Task description
Each record must be output exactly and in full.

[Opening Source information section]

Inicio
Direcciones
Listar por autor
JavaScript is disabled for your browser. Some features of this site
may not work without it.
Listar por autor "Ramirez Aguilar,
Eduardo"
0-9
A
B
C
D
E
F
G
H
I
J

[Closing Source information section]

Finished task
Inicio
Direcciones
Listar por autor
JavaScript is disabled for your browser. Some features of this site
may not work without it.
Listar por autor "Ramirez Aguilar,
Eduardo"
0-9
A
B
C
D
E
F
G
H
I
J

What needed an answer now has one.